There’s a little term I like to use when I talk about medical school.
For some reason my phone used to autocorrect to this, when I tried to type med student. But really it is kind of a funny (and very fitting) term.
Let’s talk about the elephant in the room; one of THE MOST COMMON questions I receive on a daily basis.
How do you deal with the debt from medical school??
I’ll be totally honest with you about my debt. I graduated medical school with $240K in student loans. This was somewhat average at the time. I have personal friends who acquired much more than this, and some with less debt due to scholarships, help from family, etc.
When I started residency, I found myself wondering, “how the hell am I going to live off of this salary AND start paying back my loans?”. I literally made $3-4K monthly, and living in Orange County is not cheap. Many of you may know, that you can defer paying your student loans, until after residency is completed. This however, may not be the best decision for you, based on the fact that the interest will continue to accrue, and capitalize.
Let’s think about that for a minute.
I graduated with 240K in loans. The interest rate through my lender was about 6% annually. Do the math. If I chose to defer payment in residency, my new total at the end of the year would be $14,400 more, just based on interest alone. That’s a LOT of money.
I chose to start paying my loans back right away. I couldn’t stomach the fact that although it may feel like I had more money to use on life right away, I would be compounding all this interest and be hit with it later. It wasn’t easy to pay back my loans during residency. I was lucky that I had some help, in doing so, but that was not the case for most of my friends.
In medical school, I was able to focus on studying because becoming a fully-trained doctor felt so far away. In residency it clearly became a reality, but so did being an adult. I was 27 after all! I thought about every purchase. “Do I really need that? Because I cannot afford that”. I started to think about buying a house, buying a more reliable car, having a family, etc. It all seemed so impossible because I was so far in the hole and would never be able to save for a down payment on a home, for quite some time.
One option I wish I had during residency? Refinancing my student loans.
I refinanced as soon as I graduated, and am currently on a 10-year plan to pay them off. The payment and interest rate is MUCH lower than it would be, had I not refinanced. Refinancing may allow you to pay back your loan with better terms, and a lower interest rate.
So for those of you out there starting residency soon… check this out. There may be a new option for you. Refinancing as soon as you start residency.
There is an online personal financing company out there, called SoFi, that has just introduced a medical resident refinancing product. SoFi has been around for a long time, but this program was just released in October 2017. By refinancing your loans (earlier than I was able to), you can reduce your payments to a much lower monthly rate, and have extra money to spend and use during your stressful residency, while not ignoring your loans altogether.

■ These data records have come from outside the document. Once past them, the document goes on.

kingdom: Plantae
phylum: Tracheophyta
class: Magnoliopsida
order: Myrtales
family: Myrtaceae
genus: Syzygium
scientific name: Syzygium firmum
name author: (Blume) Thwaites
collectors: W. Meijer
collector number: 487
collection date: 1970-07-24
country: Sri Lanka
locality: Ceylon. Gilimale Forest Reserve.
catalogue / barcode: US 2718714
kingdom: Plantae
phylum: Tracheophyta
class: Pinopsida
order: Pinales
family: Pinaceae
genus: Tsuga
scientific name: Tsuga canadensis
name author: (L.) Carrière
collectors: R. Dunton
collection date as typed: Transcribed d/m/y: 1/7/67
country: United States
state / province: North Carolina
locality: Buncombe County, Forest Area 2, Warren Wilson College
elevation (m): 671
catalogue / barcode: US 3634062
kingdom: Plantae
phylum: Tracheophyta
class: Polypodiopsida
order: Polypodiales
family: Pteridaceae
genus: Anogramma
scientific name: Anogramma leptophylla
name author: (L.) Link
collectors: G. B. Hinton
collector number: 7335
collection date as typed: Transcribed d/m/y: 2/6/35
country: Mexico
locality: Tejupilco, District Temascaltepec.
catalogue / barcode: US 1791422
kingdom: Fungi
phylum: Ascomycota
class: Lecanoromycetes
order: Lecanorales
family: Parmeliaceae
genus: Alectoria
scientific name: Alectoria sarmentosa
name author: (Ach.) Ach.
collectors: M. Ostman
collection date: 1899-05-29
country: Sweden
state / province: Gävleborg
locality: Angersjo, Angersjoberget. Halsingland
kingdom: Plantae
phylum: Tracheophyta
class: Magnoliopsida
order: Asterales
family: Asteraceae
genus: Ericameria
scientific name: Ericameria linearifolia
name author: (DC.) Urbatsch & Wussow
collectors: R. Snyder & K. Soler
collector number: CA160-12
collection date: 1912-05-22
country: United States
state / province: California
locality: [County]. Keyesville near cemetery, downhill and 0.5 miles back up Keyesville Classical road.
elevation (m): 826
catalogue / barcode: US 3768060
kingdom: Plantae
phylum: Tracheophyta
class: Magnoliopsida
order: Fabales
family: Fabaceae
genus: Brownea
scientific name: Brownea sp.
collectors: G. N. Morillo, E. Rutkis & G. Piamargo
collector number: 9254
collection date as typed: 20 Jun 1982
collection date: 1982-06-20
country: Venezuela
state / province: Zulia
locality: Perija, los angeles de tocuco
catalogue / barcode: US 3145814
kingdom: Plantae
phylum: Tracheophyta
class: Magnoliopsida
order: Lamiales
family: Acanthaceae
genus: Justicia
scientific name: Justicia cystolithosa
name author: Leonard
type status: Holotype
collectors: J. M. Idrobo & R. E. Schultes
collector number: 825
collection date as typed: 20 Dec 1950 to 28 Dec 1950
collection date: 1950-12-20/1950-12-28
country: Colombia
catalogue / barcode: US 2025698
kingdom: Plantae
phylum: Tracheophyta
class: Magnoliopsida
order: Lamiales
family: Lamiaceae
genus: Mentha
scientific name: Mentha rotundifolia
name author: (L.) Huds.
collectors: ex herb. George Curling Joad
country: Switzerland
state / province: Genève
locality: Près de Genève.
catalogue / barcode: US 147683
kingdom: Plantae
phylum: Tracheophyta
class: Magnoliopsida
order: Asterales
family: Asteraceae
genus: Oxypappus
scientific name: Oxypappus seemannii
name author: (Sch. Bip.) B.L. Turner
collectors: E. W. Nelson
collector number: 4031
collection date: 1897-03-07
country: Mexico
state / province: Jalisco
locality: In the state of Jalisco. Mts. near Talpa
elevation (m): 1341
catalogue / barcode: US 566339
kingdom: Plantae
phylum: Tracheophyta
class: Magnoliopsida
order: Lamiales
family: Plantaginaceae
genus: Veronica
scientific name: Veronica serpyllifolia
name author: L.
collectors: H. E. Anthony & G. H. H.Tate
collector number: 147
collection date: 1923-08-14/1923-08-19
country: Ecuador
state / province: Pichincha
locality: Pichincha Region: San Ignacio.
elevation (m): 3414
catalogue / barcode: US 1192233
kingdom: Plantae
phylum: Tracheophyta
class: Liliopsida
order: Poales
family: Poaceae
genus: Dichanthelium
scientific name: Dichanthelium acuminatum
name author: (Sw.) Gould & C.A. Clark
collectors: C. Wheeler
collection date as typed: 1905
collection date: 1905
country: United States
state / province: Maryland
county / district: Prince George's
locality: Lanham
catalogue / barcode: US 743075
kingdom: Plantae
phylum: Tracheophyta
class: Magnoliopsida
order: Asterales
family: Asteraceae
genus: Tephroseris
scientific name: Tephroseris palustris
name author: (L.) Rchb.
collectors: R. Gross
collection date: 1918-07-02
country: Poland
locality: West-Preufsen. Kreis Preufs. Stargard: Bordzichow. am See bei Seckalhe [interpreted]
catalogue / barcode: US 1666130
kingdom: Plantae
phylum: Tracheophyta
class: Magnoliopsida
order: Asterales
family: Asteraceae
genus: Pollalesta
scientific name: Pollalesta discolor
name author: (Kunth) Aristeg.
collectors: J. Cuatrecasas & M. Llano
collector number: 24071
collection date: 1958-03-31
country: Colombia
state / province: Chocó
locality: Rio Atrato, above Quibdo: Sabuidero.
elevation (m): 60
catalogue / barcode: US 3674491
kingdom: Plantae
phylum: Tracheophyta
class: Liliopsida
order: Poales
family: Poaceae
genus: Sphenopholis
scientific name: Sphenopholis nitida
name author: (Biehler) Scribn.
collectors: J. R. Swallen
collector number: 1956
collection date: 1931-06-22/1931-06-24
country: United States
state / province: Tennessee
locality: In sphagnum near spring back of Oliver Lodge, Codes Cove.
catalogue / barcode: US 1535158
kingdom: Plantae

I was super pumped when SoFi reached out to me, and asked me to introduce this new program to you! My goal is always to educate you all, on the truth behind this career and life of a professional. So I’m asking you to continue to educate yourself on your options. Read about it, ask questions, think about what is right for you.
SoFi offers refinancing options of your private and federal loans, with a range of excellent rates and terms. Their current medical residency refinance plan can reduce loan payments to just $100/month during medical residency or fellowship (up to 54 months). In addition, there are no origination fees, and no prepayment penalty (meaning you can pay more on your loans if you have it, and it won’t penalize you). With this includes access to personalized financial advice, career coaching, and networking/community events.
My BIGGEST issue with being in medicine, was feeling like I could never enjoy my money. Just knowing that I have all this debt, used to bother me internally. Once I educated myself on the options for loan payback, I was able to accept what worked best FOR ME. I wanted to have extra cash flow. My goal was never to pay back my loans as fast as possible. For some individuals, that may be your goal, and that’s ok too.
I felt that because I spent so much time in school and training, I deserved to enjoy my new income. The income I spent YEARS working towards, and still work very hard to achieve on a regular basis. Maybe it makes me a little entitled, but I feel I deserve to finally spend some of that money. Whether it’s a nice dinner out, better groceries, a Chanel bag (yes I love to shop), it took me years of blood, sweat, and tears (lots of tears) to get here!
I deserve these things.
Honestly, I look at myself as the big sister to all of you. I have been through it, I know ALL of the feelings, the questions, the doubt. It’s normal, and there IS light at the end of the tunnel. I am lucky enough to have this platform to help educate you all, but you have to continue to educate yourselves and search for what is right, for you! You will hear so many people talk about the options and it’s overwhelming.
If you’re training to be a doc, I know the last thing you want to do is worry about finances. But trust me, it’s worth it and important to think about it.
Once I got my finances and fixed, refinanced loan payments in line, I stopped worrying. True story. So now I really can enjoy all the finer things in life that I choose to have, knowing that my debt is stable and slowly declining by the day!
I remember the day I refinanced. My previous lender sent me an email that said “Congratulations, your loans are paid off”! Even though it wasn’t literally true, I still felt like I took the first step in kicking my debt’s butt!! And that sure feels good!